Customers at her “other job” recently started whispering as she walked by that, yes, she is that Sea Gal. Even back home in Sandpoint over Christmas she was recognized at the 219 by an out-of-town guest who approached her and asked if she was a Sea Gal.
By rule, there are always at least two Sea Gals at every officially sanctioned appearance. They also have police escorts and security anytime they are in uniform.

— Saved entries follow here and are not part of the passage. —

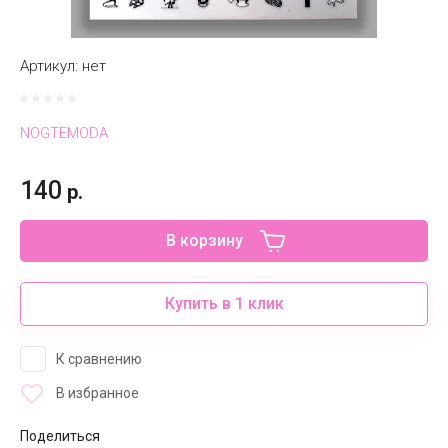
Артикул:
нет
NOGTEMODA
140
р.
В корзину
Купить в 1 клик
К сравнению
В избранное
Поделиться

The Sea Gals sign up for as many appearances as they can but many have full-time jobs and their schedules aren’t as flexible as what Danae has.
Since the Seahawks made the playoffs, Danae’s appearances have skyrocketed.
“This town has gone crazy,” she said. The fact that the arch-rival 49ers stand in the way of a Super Bowl appearance has amped things up even more.
Danae and Felicia Read, a Sandpoint friend who lives in Seattle, were having lunch one day in a Seattle restaurant.
Felicia’s dad, Ron, sent her a 49ers debit card as a joke. Felicia sprung for lunch and used the card. When the receipt came back from the waitress, someone had scribbled on it: “Go Hawks.”
The Tuesday and Thursday practices have stretched past midnight during the past two weeks.
“Thursday was our last practice before Sunday so we knew it would last forever — and it did,” she said.
So what does a Sea Gal receive besides making great connections while being paid minimum wage?
• A $3,000 uniform as well as Sea Gals workout gear.
• Free Gold’s Gym membership. “It’s pretty cool to be paid to stay in shape,” Danae said.
• Free tanning.
• Free hair styling and nails.
• MAC makeup at 40 percent off.
• Two seats at every home game.
While Danae has met all the of the Seahawks, the Sea Gals are warned not to “hang out” with the players.
The ever-positive Danae makes sure she throws in plenty of “when we win …” into her sentences.
If the Seahawks do defeat the 49ers today, the Sea Gals will spend a very busy week in New York leading up to the Super Bowl.
“Wouldn’t that be something?” she said. “I never could have imagined that I will be cheering in the Super Bowl.”
She has also heard rumors that the cheerleaders might receive Super Bowl rings if the team wins.
With the kickoff looming only a few hours away, why would Danae stop dreaming now? Those dreams have taken her from dance classes in Sandpoint to CenturyLink Field and maybe the Super Bowl.
Danae is the daughter of Jeff and Donna Rokstad of Sandpoint. Her brother, Jeff, is a soccer player at NIC.